- Exercise
Copy out, character for character, the lines of the records below, starting with the line that contains "Рекомендуем" and going on through the line that contains "CỦA CHÚNG TÔI", with both of those lines included.
== == ==
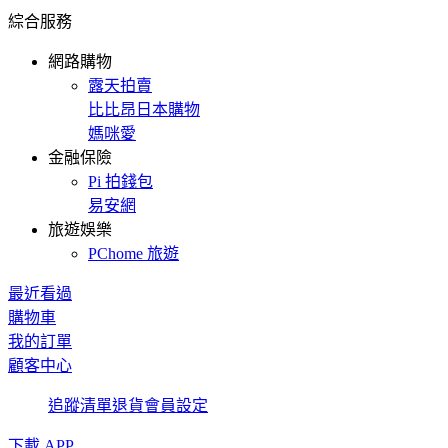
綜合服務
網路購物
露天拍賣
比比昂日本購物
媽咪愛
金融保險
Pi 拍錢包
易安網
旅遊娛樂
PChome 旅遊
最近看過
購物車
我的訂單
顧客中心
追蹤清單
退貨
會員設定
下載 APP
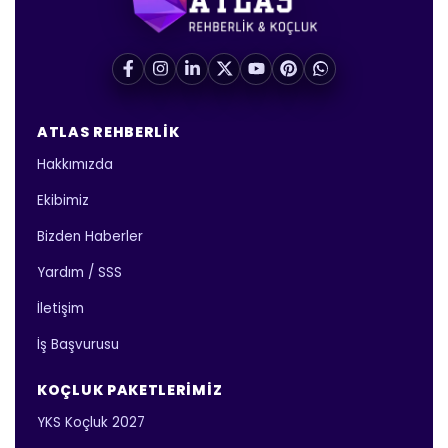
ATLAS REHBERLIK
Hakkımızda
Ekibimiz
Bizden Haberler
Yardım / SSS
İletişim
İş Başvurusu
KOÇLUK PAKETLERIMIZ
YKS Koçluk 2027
== == ==
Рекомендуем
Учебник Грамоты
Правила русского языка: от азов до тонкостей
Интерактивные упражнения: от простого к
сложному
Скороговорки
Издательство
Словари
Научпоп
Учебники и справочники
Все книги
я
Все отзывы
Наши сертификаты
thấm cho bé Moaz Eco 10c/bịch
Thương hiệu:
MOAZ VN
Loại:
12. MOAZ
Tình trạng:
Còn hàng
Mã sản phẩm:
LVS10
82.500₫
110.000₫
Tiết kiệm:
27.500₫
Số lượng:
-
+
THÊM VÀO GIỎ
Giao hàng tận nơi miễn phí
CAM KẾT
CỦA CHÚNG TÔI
== == ==
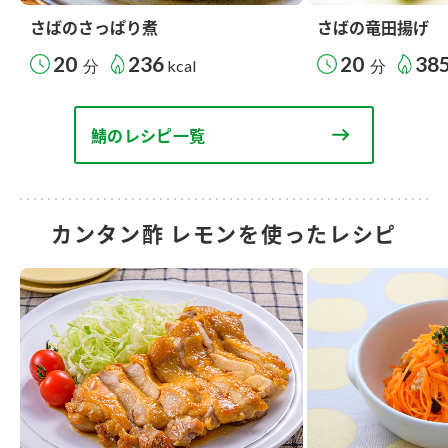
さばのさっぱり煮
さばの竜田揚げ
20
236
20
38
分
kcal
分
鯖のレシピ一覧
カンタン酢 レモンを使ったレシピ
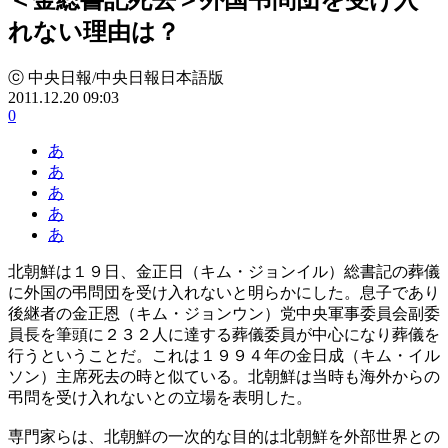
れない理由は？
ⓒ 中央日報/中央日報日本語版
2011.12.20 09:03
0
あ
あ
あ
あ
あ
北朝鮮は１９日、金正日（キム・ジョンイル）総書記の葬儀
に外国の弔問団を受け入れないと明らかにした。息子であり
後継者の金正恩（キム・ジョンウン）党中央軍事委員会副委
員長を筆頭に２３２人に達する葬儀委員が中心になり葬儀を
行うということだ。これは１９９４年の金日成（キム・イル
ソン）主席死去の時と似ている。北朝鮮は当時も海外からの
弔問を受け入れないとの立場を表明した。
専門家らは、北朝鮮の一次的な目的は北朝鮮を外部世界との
== == ==
- Task solution
Рекомендуем
Учебник Грамоты
Правила русского языка: от азов до тонкостей
Интерактивные упражнения: от простого к
сложному
Скороговорки
Издательство
Словари
Научпоп
Учебники и справочники
Все книги
я
Все отзывы
Наши сертификаты
thấm cho bé Moaz Eco 10c/bịch
Thương hiệu:
MOAZ VN
Loại:
12. MOAZ
Tình trạng:
Còn hàng
Mã sản phẩm:
LVS10
82.500₫
110.000₫
Tiết kiệm:
27.500₫
Số lượng:
-
+
THÊM VÀO GIỎ
Giao hàng tận nơi miễn phí
CAM KẾT
CỦA CHÚNG TÔI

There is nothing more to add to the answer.